> **DIRECTIONS**
An exact reproduction is required of the lines from the beginning of the entries through the line with "1. Trujillo MH, Fragachán", pictures excluded and nothing added.

+++ DATA PROVIDED

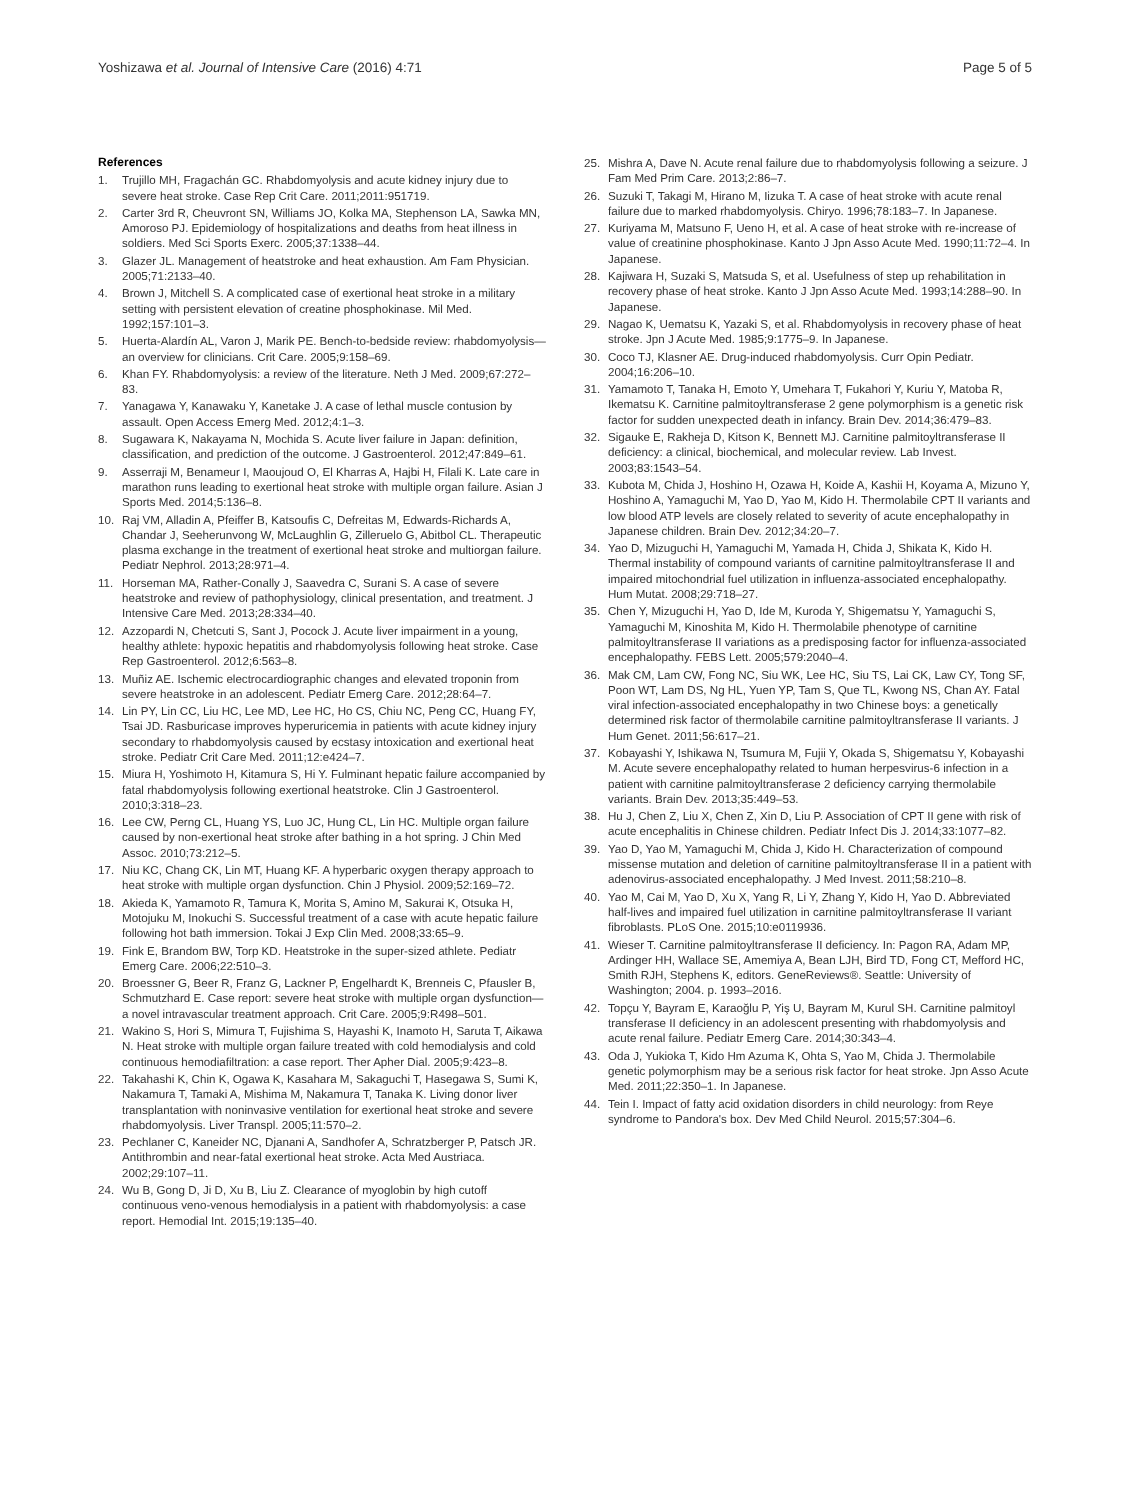Yoshizawa et al. Journal of Intensive Care (2016) 4:71 Page 5 of 5
References
1. Trujillo MH, Fragachán GC. Rhabdomyolysis and acute kidney injury due to severe heat stroke. Case Rep Crit Care. 2011;2011:951719.
2. Carter 3rd R, Cheuvront SN, Williams JO, Kolka MA, Stephenson LA, Sawka MN, Amoroso PJ. Epidemiology of hospitalizations and deaths from heat illness in soldiers. Med Sci Sports Exerc. 2005;37:1338–44.
3. Glazer JL. Management of heatstroke and heat exhaustion. Am Fam Physician. 2005;71:2133–40.
4. Brown J, Mitchell S. A complicated case of exertional heat stroke in a military setting with persistent elevation of creatine phosphokinase. Mil Med. 1992;157:101–3.
5. Huerta-Alardín AL, Varon J, Marik PE. Bench-to-bedside review: rhabdomyolysis—an overview for clinicians. Crit Care. 2005;9:158–69.
6. Khan FY. Rhabdomyolysis: a review of the literature. Neth J Med. 2009;67:272–83.
7. Yanagawa Y, Kanawaku Y, Kanetake J. A case of lethal muscle contusion by assault. Open Access Emerg Med. 2012;4:1–3.
8. Sugawara K, Nakayama N, Mochida S. Acute liver failure in Japan: definition, classification, and prediction of the outcome. J Gastroenterol. 2012;47:849–61.
9. Asserraji M, Benameur I, Maoujoud O, El Kharras A, Hajbi H, Filali K. Late care in marathon runs leading to exertional heat stroke with multiple organ failure. Asian J Sports Med. 2014;5:136–8.
10. Raj VM, Alladin A, Pfeiffer B, Katsoufis C, Defreitas M, Edwards-Richards A, Chandar J, Seeherunvong W, McLaughlin G, Zilleruelo G, Abitbol CL. Therapeutic plasma exchange in the treatment of exertional heat stroke and multiorgan failure. Pediatr Nephrol. 2013;28:971–4.
11. Horseman MA, Rather-Conally J, Saavedra C, Surani S. A case of severe heatstroke and review of pathophysiology, clinical presentation, and treatment. J Intensive Care Med. 2013;28:334–40.
12. Azzopardi N, Chetcuti S, Sant J, Pocock J. Acute liver impairment in a young, healthy athlete: hypoxic hepatitis and rhabdomyolysis following heat stroke. Case Rep Gastroenterol. 2012;6:563–8.
13. Muñiz AE. Ischemic electrocardiographic changes and elevated troponin from severe heatstroke in an adolescent. Pediatr Emerg Care. 2012;28:64–7.
14. Lin PY, Lin CC, Liu HC, Lee MD, Lee HC, Ho CS, Chiu NC, Peng CC, Huang FY, Tsai JD. Rasburicase improves hyperuricemia in patients with acute kidney injury secondary to rhabdomyolysis caused by ecstasy intoxication and exertional heat stroke. Pediatr Crit Care Med. 2011;12:e424–7.
15. Miura H, Yoshimoto H, Kitamura S, Hi Y. Fulminant hepatic failure accompanied by fatal rhabdomyolysis following exertional heatstroke. Clin J Gastroenterol. 2010;3:318–23.
16. Lee CW, Perng CL, Huang YS, Luo JC, Hung CL, Lin HC. Multiple organ failure caused by non-exertional heat stroke after bathing in a hot spring. J Chin Med Assoc. 2010;73:212–5.
17. Niu KC, Chang CK, Lin MT, Huang KF. A hyperbaric oxygen therapy approach to heat stroke with multiple organ dysfunction. Chin J Physiol. 2009;52:169–72.
18. Akieda K, Yamamoto R, Tamura K, Morita S, Amino M, Sakurai K, Otsuka H, Motojuku M, Inokuchi S. Successful treatment of a case with acute hepatic failure following hot bath immersion. Tokai J Exp Clin Med. 2008;33:65–9.
19. Fink E, Brandom BW, Torp KD. Heatstroke in the super-sized athlete. Pediatr Emerg Care. 2006;22:510–3.
20. Broessner G, Beer R, Franz G, Lackner P, Engelhardt K, Brenneis C, Pfausler B, Schmutzhard E. Case report: severe heat stroke with multiple organ dysfunction—a novel intravascular treatment approach. Crit Care. 2005;9:R498–501.
21. Wakino S, Hori S, Mimura T, Fujishima S, Hayashi K, Inamoto H, Saruta T, Aikawa N. Heat stroke with multiple organ failure treated with cold hemodialysis and cold continuous hemodiafiltration: a case report. Ther Apher Dial. 2005;9:423–8.
22. Takahashi K, Chin K, Ogawa K, Kasahara M, Sakaguchi T, Hasegawa S, Sumi K, Nakamura T, Tamaki A, Mishima M, Nakamura T, Tanaka K. Living donor liver transplantation with noninvasive ventilation for exertional heat stroke and severe rhabdomyolysis. Liver Transpl. 2005;11:570–2.
23. Pechlaner C, Kaneider NC, Djanani A, Sandhofer A, Schratzberger P, Patsch JR. Antithrombin and near-fatal exertional heat stroke. Acta Med Austriaca. 2002;29:107–11.
24. Wu B, Gong D, Ji D, Xu B, Liu Z. Clearance of myoglobin by high cutoff continuous veno-venous hemodialysis in a patient with rhabdomyolysis: a case report. Hemodial Int. 2015;19:135–40.
25. Mishra A, Dave N. Acute renal failure due to rhabdomyolysis following a seizure. J Fam Med Prim Care. 2013;2:86–7.
26. Suzuki T, Takagi M, Hirano M, Iizuka T. A case of heat stroke with acute renal failure due to marked rhabdomyolysis. Chiryo. 1996;78:183–7. In Japanese.
27. Kuriyama M, Matsuno F, Ueno H, et al. A case of heat stroke with re-increase of value of creatinine phosphokinase. Kanto J Jpn Asso Acute Med. 1990;11:72–4. In Japanese.
28. Kajiwara H, Suzaki S, Matsuda S, et al. Usefulness of step up rehabilitation in recovery phase of heat stroke. Kanto J Jpn Asso Acute Med. 1993;14:288–90. In Japanese.
29. Nagao K, Uematsu K, Yazaki S, et al. Rhabdomyolysis in recovery phase of heat stroke. Jpn J Acute Med. 1985;9:1775–9. In Japanese.
30. Coco TJ, Klasner AE. Drug-induced rhabdomyolysis. Curr Opin Pediatr. 2004;16:206–10.
31. Yamamoto T, Tanaka H, Emoto Y, Umehara T, Fukahori Y, Kuriu Y, Matoba R, Ikematsu K. Carnitine palmitoyltransferase 2 gene polymorphism is a genetic risk factor for sudden unexpected death in infancy. Brain Dev. 2014;36:479–83.
32. Sigauke E, Rakheja D, Kitson K, Bennett MJ. Carnitine palmitoyltransferase II deficiency: a clinical, biochemical, and molecular review. Lab Invest. 2003;83:1543–54.
33. Kubota M, Chida J, Hoshino H, Ozawa H, Koide A, Kashii H, Koyama A, Mizuno Y, Hoshino A, Yamaguchi M, Yao D, Yao M, Kido H. Thermolabile CPT II variants and low blood ATP levels are closely related to severity of acute encephalopathy in Japanese children. Brain Dev. 2012;34:20–7.
34. Yao D, Mizuguchi H, Yamaguchi M, Yamada H, Chida J, Shikata K, Kido H. Thermal instability of compound variants of carnitine palmitoyltransferase II and impaired mitochondrial fuel utilization in influenza-associated encephalopathy. Hum Mutat. 2008;29:718–27.
35. Chen Y, Mizuguchi H, Yao D, Ide M, Kuroda Y, Shigematsu Y, Yamaguchi S, Yamaguchi M, Kinoshita M, Kido H. Thermolabile phenotype of carnitine palmitoyltransferase II variations as a predisposing factor for influenza-associated encephalopathy. FEBS Lett. 2005;579:2040–4.
36. Mak CM, Lam CW, Fong NC, Siu WK, Lee HC, Siu TS, Lai CK, Law CY, Tong SF, Poon WT, Lam DS, Ng HL, Yuen YP, Tam S, Que TL, Kwong NS, Chan AY. Fatal viral infection-associated encephalopathy in two Chinese boys: a genetically determined risk factor of thermolabile carnitine palmitoyltransferase II variants. J Hum Genet. 2011;56:617–21.
37. Kobayashi Y, Ishikawa N, Tsumura M, Fujii Y, Okada S, Shigematsu Y, Kobayashi M. Acute severe encephalopathy related to human herpesvirus-6 infection in a patient with carnitine palmitoyltransferase 2 deficiency carrying thermolabile variants. Brain Dev. 2013;35:449–53.
38. Hu J, Chen Z, Liu X, Chen Z, Xin D, Liu P. Association of CPT II gene with risk of acute encephalitis in Chinese children. Pediatr Infect Dis J. 2014;33:1077–82.
39. Yao D, Yao M, Yamaguchi M, Chida J, Kido H. Characterization of compound missense mutation and deletion of carnitine palmitoyltransferase II in a patient with adenovirus-associated encephalopathy. J Med Invest. 2011;58:210–8.
40. Yao M, Cai M, Yao D, Xu X, Yang R, Li Y, Zhang Y, Kido H, Yao D. Abbreviated half-lives and impaired fuel utilization in carnitine palmitoyltransferase II variant fibroblasts. PLoS One. 2015;10:e0119936.
41. Wieser T. Carnitine palmitoyltransferase II deficiency. In: Pagon RA, Adam MP, Ardinger HH, Wallace SE, Amemiya A, Bean LJH, Bird TD, Fong CT, Mefford HC, Smith RJH, Stephens K, editors. GeneReviews®. Seattle: University of Washington; 2004. p. 1993–2016.
42. Topçu Y, Bayram E, Karaoğlu P, Yiş U, Bayram M, Kurul SH. Carnitine palmitoyl transferase II deficiency in an adolescent presenting with rhabdomyolysis and acute renal failure. Pediatr Emerg Care. 2014;30:343–4.
43. Oda J, Yukioka T, Kido Hm Azuma K, Ohta S, Yao M, Chida J. Thermolabile genetic polymorphism may be a serious risk factor for heat stroke. Jpn Asso Acute Med. 2011;22:350–1. In Japanese.
44. Tein I. Impact of fatty acid oxidation disorders in child neurology: from Reye syndrome to Pandora's box. Dev Med Child Neurol. 2015;57:304–6.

++++++

> **ANSWER SPACE**
Yoshizawa et al. Journal of Intensive Care (2016) 4:71 Page 5 of 5
References
1. Trujillo MH, Fragachán GC. Rhabdomyolysis and acute kidney injury due to severe heat stroke. Case Rep Crit Care. 2011;2011:951719.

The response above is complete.